Now the problem with the world today is we’ve never really seen where the problem is. And the heart of the human problem is the problem of the human heart, which is desperately wicked. But I wouldn’t expect anyone to stand up in Congress and say, “Gentlemen, the problem is sin.” Would you expect that? Or would you expect someone to stand up in one of our great universities—a PhD—and say, “Sirs, I have finally found the problem with mankind. It’s sin”? Of course not! Would you expect anybody to come running out of the laboratory with a test tube and saying, “Eureka! I’ve found it! The problem is sin”? Do you think the Security Council of the U.N. is going to stand up and say, “The problem in the world and the problem between nations is sin”? No, they’re not going to say that, and that’s the reason they’re never going to solve the problem. You see, they never do get a proper diagnosis; so how on earth are they ever going to get a proper remedy? They can’t do it. And so all of these agencies and all of these people they’re spending time sweeping down cobwebs rather than killing the spider, which is sin.

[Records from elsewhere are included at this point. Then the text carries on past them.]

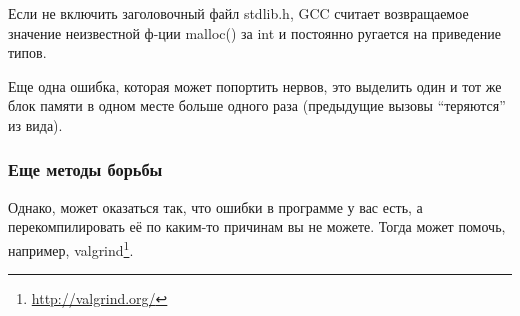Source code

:\subsubsection{}

Если не включить заголовочный файл stdlib.h, 
GCC считает возвращаемое значение неизвестной ф-ции malloc() за int и постоянно ругается на приведение типов.

Еще одна ошибка, которая может попортить нервов, это выделить один и тот же блок памяти в одном месте 
больше одного раза (предыдущие вызовы ``теряются'' из вида).

\subsubsection{Еще методы борьбы}

Однако, может оказаться так, что ошибки в программе у вас есть, а перекомпилировать её по каким-то причинам
вы не можете. Тогда может помочь, например, valgrind\footnote{\url{http://valgrind.org/}}.

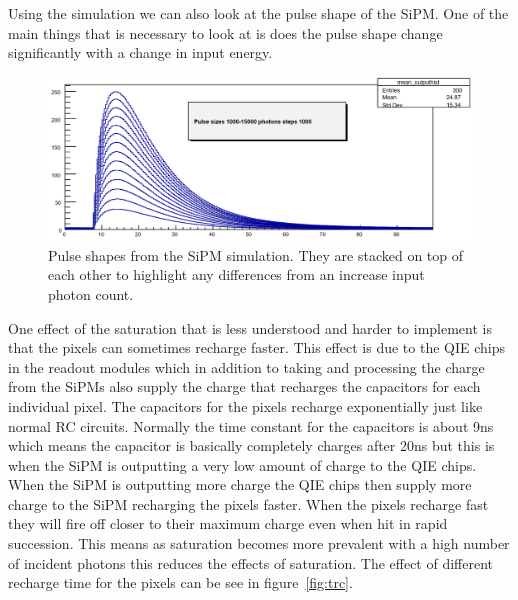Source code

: 

Using the simulation we can also look at the pulse shape of the SiPM. One of the main things that is necessary to look at is does the pulse shape change significantly with a change in input energy.

\begin{figure}
\centering
\includegraphics[width=\linewidth]{Figures/SimPul.png}
\caption{Pulse shapes from the SiPM simulation. They are stacked on top of each other to highlight any differences from an increase input photon count.}
\label{fig:SimPul}
\end{figure}


One effect of the saturation that is less understood and harder to implement is that the pixels can sometimes recharge faster. This effect is due to the QIE chips in the readout modules which in addition to taking and processing the charge from the SiPMs also supply the charge that recharges the capacitors for each individual pixel. The capacitors for the pixels recharge exponentially just like normal RC circuits. Normally the time constant for the capacitors is about 9ns which means the capacitor is basically completely charges after 20ns but this is when the SiPM is outputting a very low amount of charge to the QIE chips. When the SiPM is outputting more charge the QIE chips then supply more charge to the SiPM recharging the pixels faster. When the pixels recharge fast they will fire off closer to their maximum charge even when hit in rapid succession. This means as saturation becomes more prevalent with a high number of incident photons this reduces the effects of saturation. The effect of different recharge time for the pixels can be see in figure~\ref{fig:trc}.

And we’re just dealing with the effects. For example, we have a war on poverty. Well, we don’t need a war on poverty nearly as badly as we need a war on sin. Now I’m not saying poverty is a good thing, but dear friend, poverty is even rooted in sin: the greed, and the grasping, and the carelessness, and the hatefulness, and the waste, and the strife, and the wantonness, that has turned this world into a garden of weeds and a swamp where the mosquitoes of hate are breeding by the millions. The costliest thing around is sin. Don’t you forget it. And I tell you, if we’d just have a war on sin, we’d do something about the poverty problem and every other problem. But you see, nobody wants to admit what the problem is, so no wonder we are never coming to the solution.